In interviews to promote Seascraper, Wood has explained how he drew on his personal experiences to inform the setting and characters. He has credited his childhood in Southport, a town in northwest England, with helping him develop the fictional town of Longferry, which is similarly located. Both towns have expansive beaches and a long history of locals working at sea.
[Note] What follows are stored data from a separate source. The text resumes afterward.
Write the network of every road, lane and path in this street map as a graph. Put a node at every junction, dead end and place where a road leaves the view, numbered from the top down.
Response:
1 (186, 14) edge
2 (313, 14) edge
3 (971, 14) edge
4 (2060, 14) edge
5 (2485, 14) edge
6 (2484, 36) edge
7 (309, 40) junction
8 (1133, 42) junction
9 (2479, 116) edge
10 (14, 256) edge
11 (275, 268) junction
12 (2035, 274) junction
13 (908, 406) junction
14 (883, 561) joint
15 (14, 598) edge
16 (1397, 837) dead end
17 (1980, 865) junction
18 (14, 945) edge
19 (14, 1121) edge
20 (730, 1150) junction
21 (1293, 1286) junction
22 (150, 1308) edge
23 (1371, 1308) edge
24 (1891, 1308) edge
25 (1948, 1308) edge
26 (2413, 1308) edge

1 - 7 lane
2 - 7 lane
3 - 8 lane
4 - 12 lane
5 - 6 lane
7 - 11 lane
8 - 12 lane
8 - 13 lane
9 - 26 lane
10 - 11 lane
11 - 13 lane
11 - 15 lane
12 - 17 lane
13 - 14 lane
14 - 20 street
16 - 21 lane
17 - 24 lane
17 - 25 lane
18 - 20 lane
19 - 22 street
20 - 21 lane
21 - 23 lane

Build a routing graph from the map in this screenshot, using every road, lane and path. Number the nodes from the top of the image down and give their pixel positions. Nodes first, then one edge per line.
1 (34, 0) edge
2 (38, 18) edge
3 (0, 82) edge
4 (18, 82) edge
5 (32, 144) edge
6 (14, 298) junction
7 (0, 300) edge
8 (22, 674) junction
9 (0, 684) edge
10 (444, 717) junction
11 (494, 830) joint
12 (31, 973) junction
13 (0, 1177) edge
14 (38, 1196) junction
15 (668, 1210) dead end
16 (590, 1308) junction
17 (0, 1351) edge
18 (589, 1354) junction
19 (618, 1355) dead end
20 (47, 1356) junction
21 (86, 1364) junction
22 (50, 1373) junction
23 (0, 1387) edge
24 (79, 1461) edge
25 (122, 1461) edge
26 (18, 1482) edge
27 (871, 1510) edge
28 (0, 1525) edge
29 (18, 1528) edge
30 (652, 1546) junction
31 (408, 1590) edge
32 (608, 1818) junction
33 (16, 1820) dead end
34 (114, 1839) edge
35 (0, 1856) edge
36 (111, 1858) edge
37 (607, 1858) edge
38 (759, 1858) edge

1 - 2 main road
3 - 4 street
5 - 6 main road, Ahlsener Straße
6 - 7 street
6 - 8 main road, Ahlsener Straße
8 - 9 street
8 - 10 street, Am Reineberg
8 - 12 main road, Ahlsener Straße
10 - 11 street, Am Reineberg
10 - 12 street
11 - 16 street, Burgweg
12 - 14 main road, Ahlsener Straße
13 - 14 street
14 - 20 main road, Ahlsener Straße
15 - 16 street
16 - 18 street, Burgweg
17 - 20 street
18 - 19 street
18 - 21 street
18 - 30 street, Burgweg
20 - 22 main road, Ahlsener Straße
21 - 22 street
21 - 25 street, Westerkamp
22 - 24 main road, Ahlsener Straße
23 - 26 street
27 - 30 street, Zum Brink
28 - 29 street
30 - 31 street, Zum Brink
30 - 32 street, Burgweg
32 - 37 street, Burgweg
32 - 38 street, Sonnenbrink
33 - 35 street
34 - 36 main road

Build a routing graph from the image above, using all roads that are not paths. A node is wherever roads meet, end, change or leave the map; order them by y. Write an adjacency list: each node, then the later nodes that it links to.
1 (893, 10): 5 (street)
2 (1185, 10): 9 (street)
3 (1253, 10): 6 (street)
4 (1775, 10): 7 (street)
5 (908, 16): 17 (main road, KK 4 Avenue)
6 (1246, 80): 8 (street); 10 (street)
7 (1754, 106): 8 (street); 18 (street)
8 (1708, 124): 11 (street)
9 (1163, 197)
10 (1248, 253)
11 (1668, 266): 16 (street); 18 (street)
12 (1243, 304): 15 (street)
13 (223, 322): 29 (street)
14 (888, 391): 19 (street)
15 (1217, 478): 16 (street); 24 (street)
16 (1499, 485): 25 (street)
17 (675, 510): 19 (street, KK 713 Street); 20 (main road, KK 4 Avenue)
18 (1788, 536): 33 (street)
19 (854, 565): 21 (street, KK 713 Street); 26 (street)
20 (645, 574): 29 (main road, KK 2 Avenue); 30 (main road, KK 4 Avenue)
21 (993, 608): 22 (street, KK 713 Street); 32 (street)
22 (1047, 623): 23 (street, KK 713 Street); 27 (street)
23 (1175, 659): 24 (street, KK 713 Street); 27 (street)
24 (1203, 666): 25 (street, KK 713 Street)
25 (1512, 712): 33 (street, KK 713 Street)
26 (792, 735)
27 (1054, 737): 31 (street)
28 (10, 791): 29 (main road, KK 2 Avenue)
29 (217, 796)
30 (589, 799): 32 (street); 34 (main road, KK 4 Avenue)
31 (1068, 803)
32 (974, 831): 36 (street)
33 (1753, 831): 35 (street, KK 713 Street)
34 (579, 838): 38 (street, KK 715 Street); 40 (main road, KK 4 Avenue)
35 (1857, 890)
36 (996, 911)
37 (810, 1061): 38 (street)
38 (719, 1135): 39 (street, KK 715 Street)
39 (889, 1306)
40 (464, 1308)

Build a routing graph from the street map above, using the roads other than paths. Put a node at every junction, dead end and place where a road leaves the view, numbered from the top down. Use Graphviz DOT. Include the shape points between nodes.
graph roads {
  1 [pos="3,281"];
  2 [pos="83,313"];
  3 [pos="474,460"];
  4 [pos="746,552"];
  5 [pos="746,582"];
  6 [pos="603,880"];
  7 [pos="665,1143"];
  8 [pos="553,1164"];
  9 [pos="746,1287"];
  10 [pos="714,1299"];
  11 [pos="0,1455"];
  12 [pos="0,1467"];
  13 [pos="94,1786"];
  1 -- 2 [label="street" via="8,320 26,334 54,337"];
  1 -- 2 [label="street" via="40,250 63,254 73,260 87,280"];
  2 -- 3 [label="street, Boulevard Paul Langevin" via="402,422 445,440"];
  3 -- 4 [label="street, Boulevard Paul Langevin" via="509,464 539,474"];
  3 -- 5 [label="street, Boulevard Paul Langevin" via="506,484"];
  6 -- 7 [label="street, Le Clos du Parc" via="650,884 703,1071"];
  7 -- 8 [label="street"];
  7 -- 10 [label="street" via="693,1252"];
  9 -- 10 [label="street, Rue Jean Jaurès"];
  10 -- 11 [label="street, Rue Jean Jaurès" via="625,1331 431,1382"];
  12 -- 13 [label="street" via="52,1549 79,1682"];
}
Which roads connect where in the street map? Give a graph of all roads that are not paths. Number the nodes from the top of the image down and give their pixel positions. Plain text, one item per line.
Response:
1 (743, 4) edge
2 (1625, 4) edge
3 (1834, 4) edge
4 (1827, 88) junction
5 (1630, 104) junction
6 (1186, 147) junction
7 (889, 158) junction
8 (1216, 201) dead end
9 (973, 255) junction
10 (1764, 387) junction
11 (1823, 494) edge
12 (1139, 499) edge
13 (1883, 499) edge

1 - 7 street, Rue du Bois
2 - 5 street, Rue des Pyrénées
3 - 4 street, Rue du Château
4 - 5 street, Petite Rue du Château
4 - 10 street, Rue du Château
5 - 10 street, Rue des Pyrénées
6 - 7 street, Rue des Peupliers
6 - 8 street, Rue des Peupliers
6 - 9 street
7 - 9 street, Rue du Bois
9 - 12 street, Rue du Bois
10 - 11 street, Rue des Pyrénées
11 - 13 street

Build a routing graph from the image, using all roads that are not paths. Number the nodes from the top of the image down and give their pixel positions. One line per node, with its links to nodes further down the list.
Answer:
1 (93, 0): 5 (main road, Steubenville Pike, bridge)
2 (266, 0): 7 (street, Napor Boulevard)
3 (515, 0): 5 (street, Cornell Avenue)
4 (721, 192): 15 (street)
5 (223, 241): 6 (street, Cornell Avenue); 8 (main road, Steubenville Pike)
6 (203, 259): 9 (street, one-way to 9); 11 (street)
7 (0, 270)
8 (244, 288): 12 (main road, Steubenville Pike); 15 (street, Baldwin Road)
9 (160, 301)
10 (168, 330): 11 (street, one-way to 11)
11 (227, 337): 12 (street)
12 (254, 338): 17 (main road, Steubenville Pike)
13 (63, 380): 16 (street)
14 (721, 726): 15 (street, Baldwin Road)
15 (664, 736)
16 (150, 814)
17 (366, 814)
Wood told The Booker Prizes


In Southport, the coastal town where I grew up in northwest England, the sea is quite elusive […] An industry of shrimpers used to thrive there, and I always sensed there was a story for me to tell about the region’s past some day, connecting it with my own experiences of growing up. Longferry is crafted to a smaller scale than my hometown, but the story of Seascraper was built from my lasting memories of Southport beach (“Benjamin Wood Interview,” The Booker Prizes, 2026). 


The influence of Wood’s own background as a singer-songwriter is evident in the character of Thomas Flett, a shrimp fisherman with unfulfilled dreams of making music. Before becoming a novelist, Wood tried to pursue a career as a singer-songwriter but changed his mind when he did not secure a record deal. He explained to Bookanista, “I left school in the middle of my A-Levels to become a full-time musician chasing record deals, and I got very close with that life but it didn’t quite fall into place […]” (Scholes, Lucy. “Benjamin Wood by Extension.” Bookanista, 2026). While Wood never became a professional musician, making music is still an important part of his creative process that he credits for helping his writing work. He told interviewer Sally Whitehill, “The process isn’t the same as fiction writing: it challenges me in different ways. Sitting with a guitar or at a piano, trying to draw out a chord sequence, a vocal melody, an arrangement—there’s something uniquely therapeutic about that as a creative practice” (“Interview with Benjamin Wood.” Sally Whitehill, 2026).